The problem Check Array Formation Through Concatenation Leetcode Solution provided us with an array of arrays. Along with that we are also given a sequence. We are then told to find if we can somehow construct the given sequence using array of arrays. We can arrange the arrays in any order we want. But we cannot rearrange the elements inside the array. We are also told that the integers are unique in the array of arrays. So before taking a look at the solution, we must take a look at a few examples.

Check Array Formation Through Concatenation Leetcode Solution

arr = [15,88], pieces = [[88],[15]]
true

Explanation: We can arrange the elements in reverse order. Thus the last array that is 15 will come in front. Similarly, the first element will go in back. This way we can form the given array.

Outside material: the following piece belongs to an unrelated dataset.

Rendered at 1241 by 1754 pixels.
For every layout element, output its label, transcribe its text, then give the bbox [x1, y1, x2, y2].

arr = [91,4,64,78], pieces = [[78],[4,64],[91]]
true

Explanation: If we concatenate the last element first, then the middle array, and in the end the first array. This way we can get the required sequence.

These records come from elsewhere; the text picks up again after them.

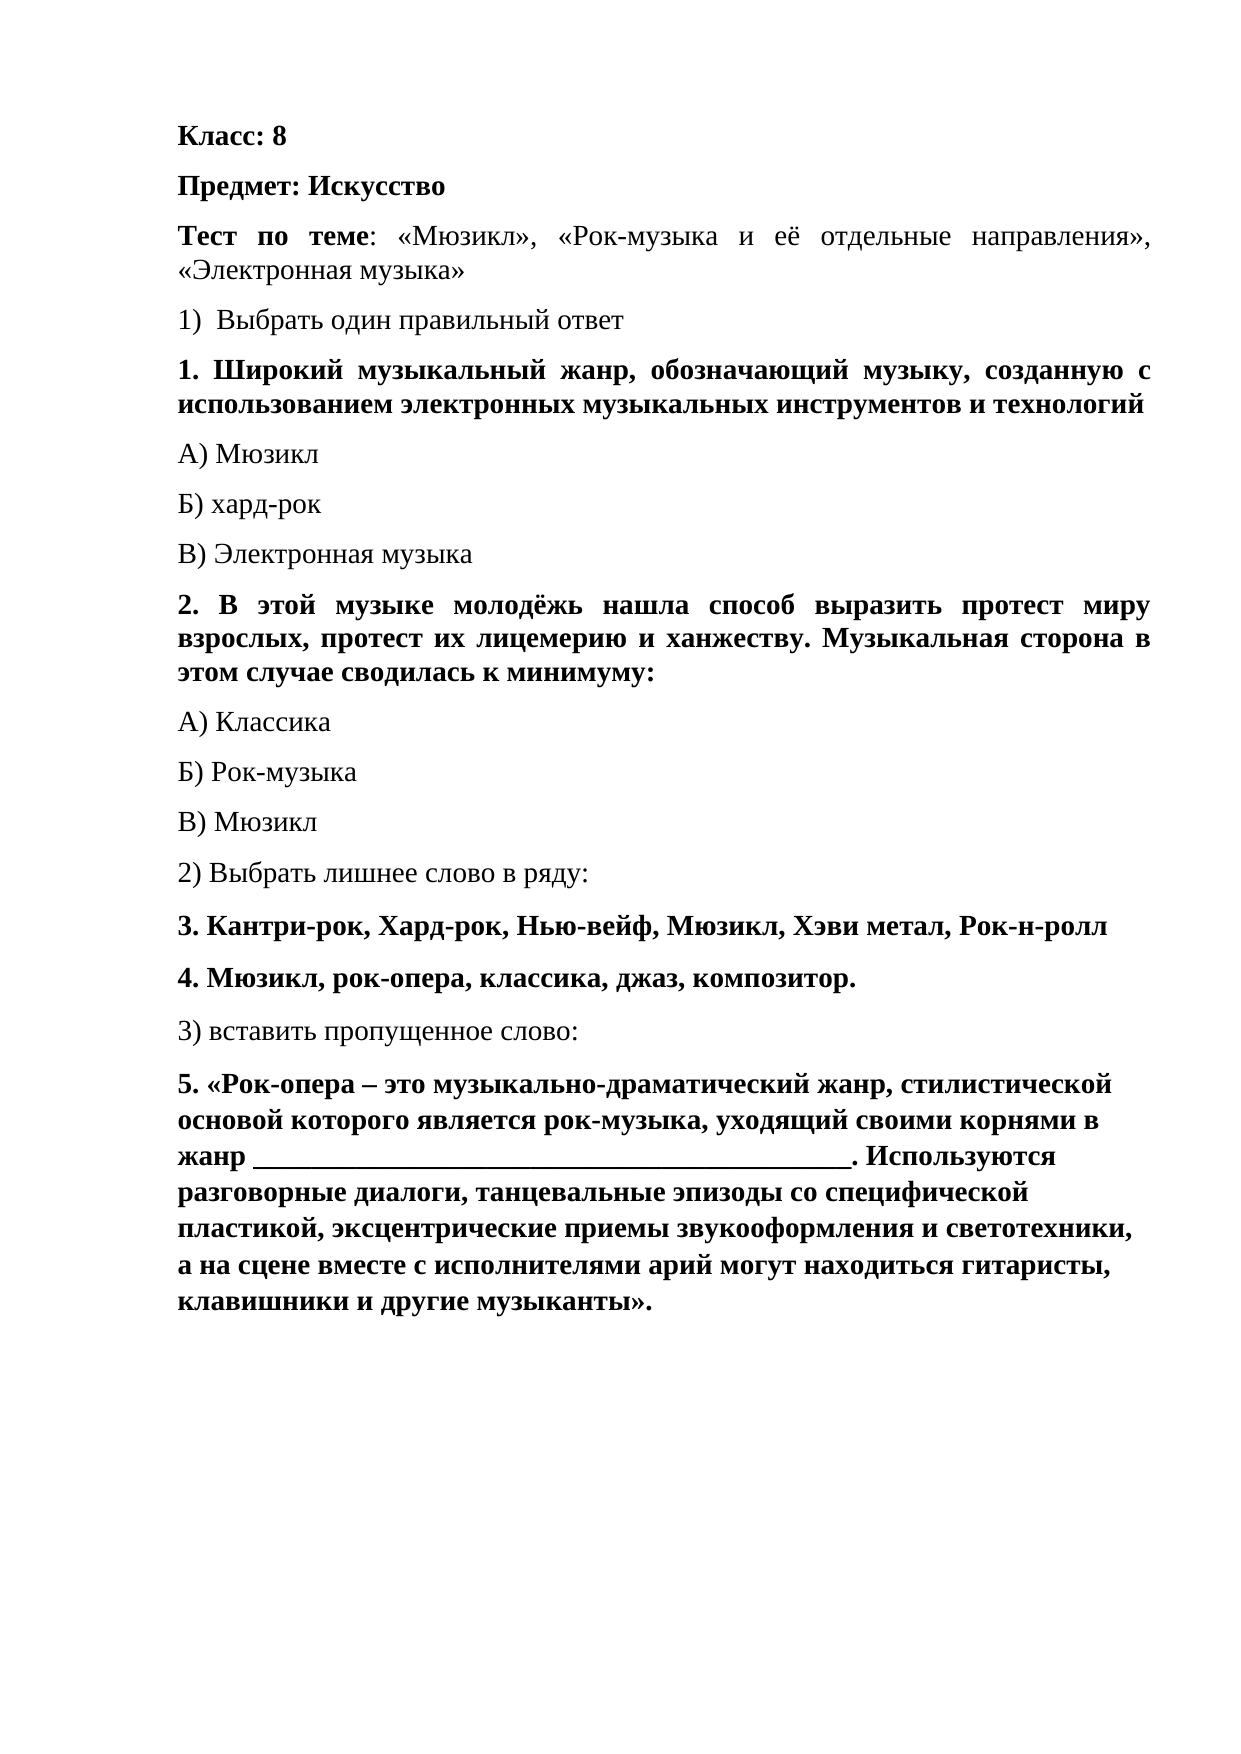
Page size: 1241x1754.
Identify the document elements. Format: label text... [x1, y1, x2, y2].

text Класс: 8 [177, 118, 1152, 152]
text В) Мюзикл [177, 804, 1152, 838]
text 3) вставить пропущенное слово: [177, 1013, 1152, 1047]
text В) Электронная музыка [177, 537, 1152, 570]
text 5. «Рок-опера – это музыкально-драматический жанр, стилистической основой которого является рок-музыка, уходящий своими корнями в жанр _________________________________________. Используются разговорные диалоги, танцевальные эпизоды со специфической пластикой, эксцентрические приемы звукооформления и светотехники, а на сцене вместе с исполнителями арий могут находиться гитаристы, клавишники и другие музыканты». [177, 1066, 1152, 1316]
text 1. Широкий музыкальный жанр, обозначающий музыку, созданную с использованием электронных музыкальных инструментов и технологий [177, 352, 1152, 419]
text 3. Кантри-рок, Хард-рок, Нью-вейф, Мюзикл, Хэви метал, Рок-н-ролл [177, 908, 1152, 941]
text 1) Выбрать один правильный ответ [177, 302, 1152, 336]
text А) Классика [177, 704, 1152, 738]
text Б) хард-рок [177, 486, 1152, 520]
text Б) Рок-музыка [177, 754, 1152, 788]
text 2) Выбрать лишнее слово в ряду: [177, 855, 1152, 888]
text Предмет: Искусство [177, 168, 1152, 202]
text 2. В этой музыке молодёжь нашла способ выразить протест миру взрослых, протест их лицемерию и ханжеству. Музыкальная сторона в этом случае сводилась к минимуму: [177, 587, 1152, 687]
text 4. Мюзикл, рок-опера, классика, джаз, композитор. [177, 960, 1152, 994]
text Тест по теме: «Мюзикл», «Рок-музыка и её отдельные направления», «Электронная музыка» [177, 218, 1152, 286]
text А) Мюзикл [177, 436, 1152, 470]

Approach for Check Array Formation Through Concatenation Leetcode Solution

The problem Check Array Formation Through Concatenation Leetcode Solution asked us to check whether we can get the required sequence from the array of arrays. The problem seems to be a recursive one, where we need to check all the possibilities. In a recursive manner, we first try to pick an array and then check if the current array is suitable then perform the same operation until we exhaust the sequence. But the advantage that we have here is unique elements. So, we simply check only the first element with the first element of arrays. Even checking this will make sure that we can go ahead with the picked array.

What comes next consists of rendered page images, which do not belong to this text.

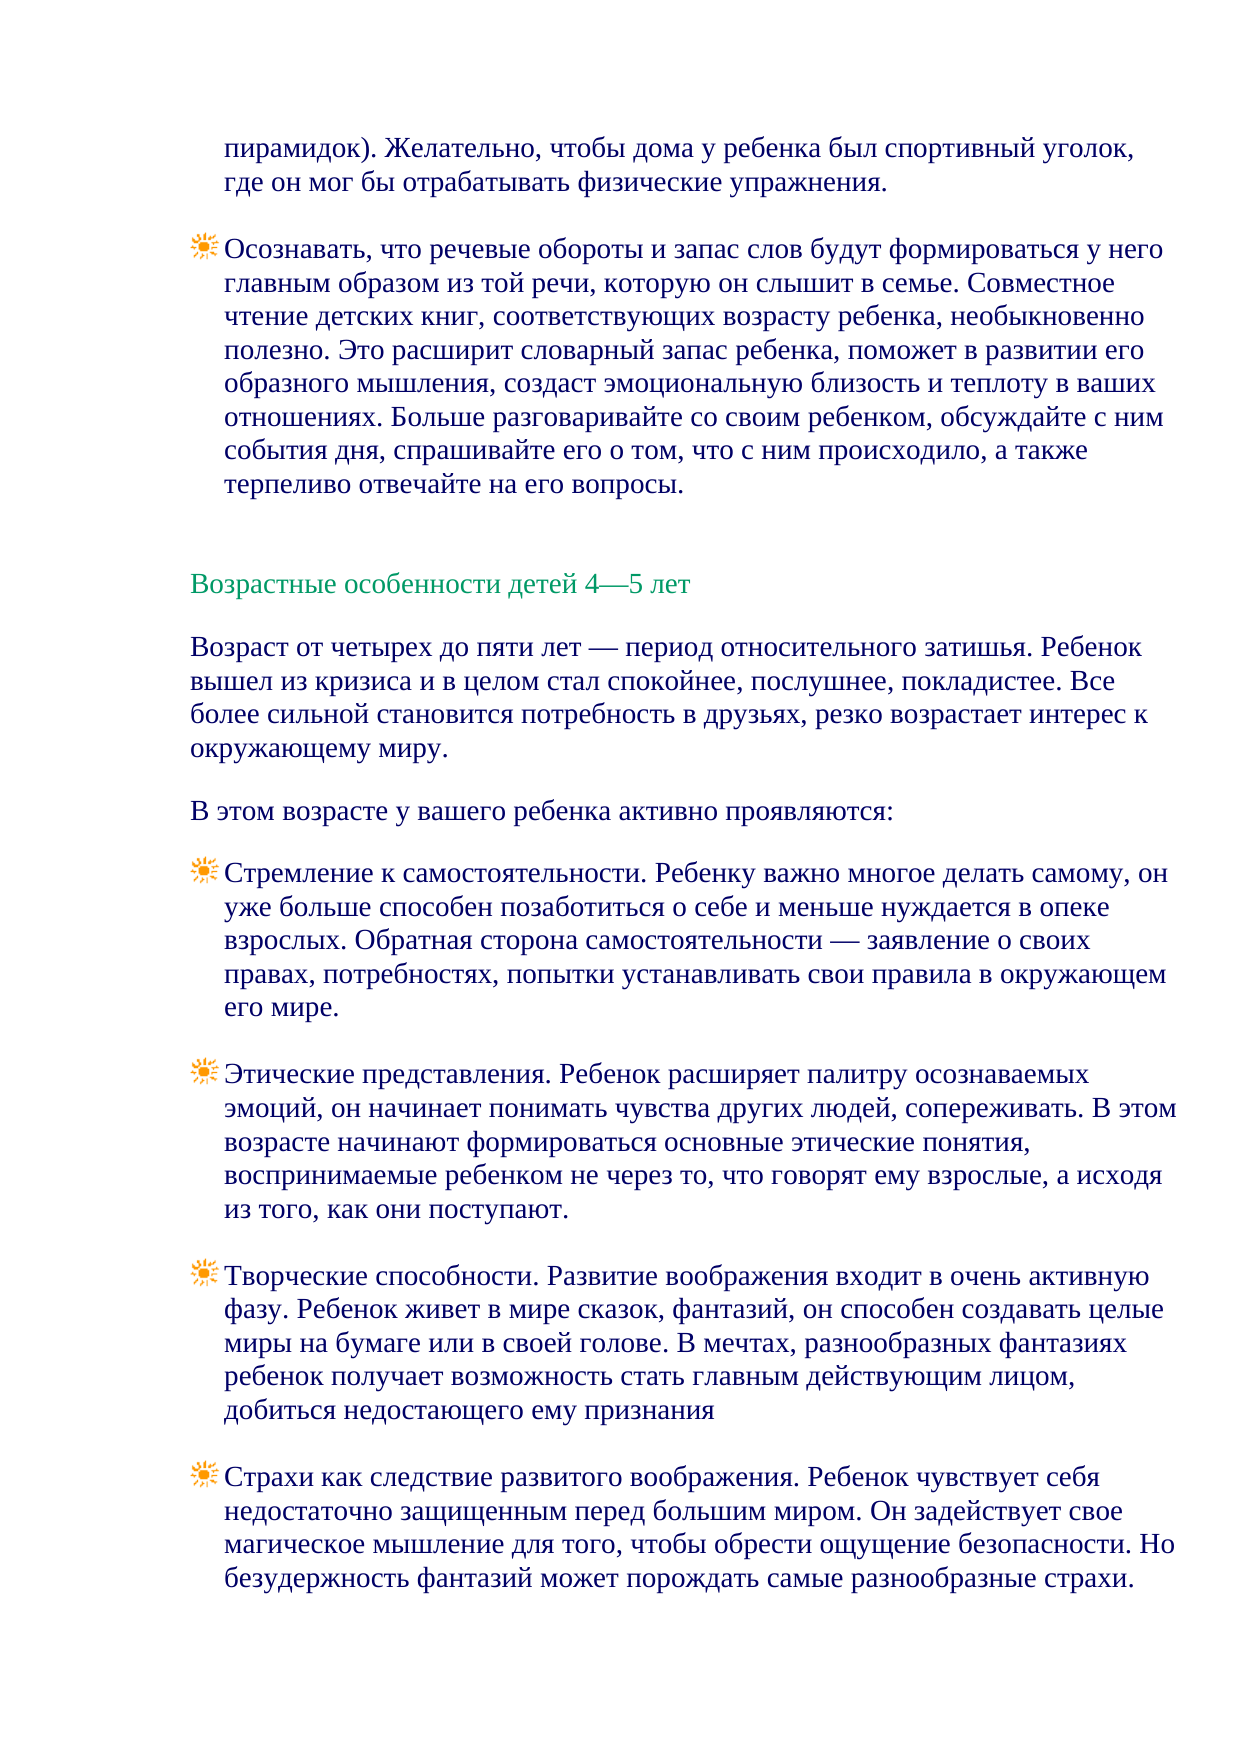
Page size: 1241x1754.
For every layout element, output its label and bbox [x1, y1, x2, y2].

picture [189, 1257, 221, 1290]
picture [189, 855, 221, 887]
picture [189, 231, 221, 263]
table_header [177, 118, 1240, 1606]
picture [189, 1459, 221, 1491]
picture [189, 1056, 221, 1088]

After picking an array, we traverse all the elements in it checking if the array has all the elements of the sequence until we exhaust it. After the exhaustion, the same process is repeated. If there is some mismatch in the element of the array and the sequence, we return false. In the end, when we do not find any mismatch we return true.

Code for Check Array Formation Through Concatenation Leetcode Solution

C++ code

#include <bits/stdc++.h>
using namespace std;

bool canFormArray(vector<int>& arr, vector<vector<int>>& pieces) {
    unordered_map<int,int> entry;
    for(int i=0;i<pieces.size();i++)
        entry[pieces[i][0]] = i;
    int i =  0;
    while(i < arr.size()){
        if(entry.count(arr[i])){
            vector<int> &piece  = pieces[entry[arr[i]]];
            for(auto x: piece)
                if(x != arr[i++])
                    return false;
        } else {
            return false;
        }
    }
    return true;
}

int main(){
    vector<int> arr = {91, 4, 64, 78};
    vector<vector<int>> pieces = {{78},{4,64},{91}};
    cout<<(canFormArray(arr, pieces) ? "true" : "false");
}
true

Java code

import java.util.*;
import java.lang.*;
import java.io.*;

class Main
{
  public static boolean canFormArray(int[] arr, int[][] pieces) {
        HashMap<Integer, Integer> entry = new HashMap<Integer, Integer>();
        for(int i=0;i<pieces.length;i++)
            entry.put(pieces[i][0], i);
        int i =  0;
        while(i < arr.length){
            if(entry.containsKey(arr[i])){
                int n = pieces[entry.get(arr[i])].length;
                int k = entry.get(arr[i]);
                for(int j=0;j<n;j++)
                    if(pieces[k][j] != arr[i++])
                        return false;
            } else {
                return false;
            }
        }
        return true;
    }
    
  public static void main (String[] args) throws java.lang.Exception {
    int[] arr = {91, 4, 64, 78};
      int[][] pieces = {{78},{4,64},{91}};
      System.out.print(canFormArray(arr, pieces) ? "true" : "false");
  }
}
true

Complexity Analysis

Time Complexity

O(N), where N is the total number of elements in the given sequence. The time complexity has been reduced to linear because of the usage of HashMap.

Space complexity

O(M), where M is the number of the arrays in array of arrays.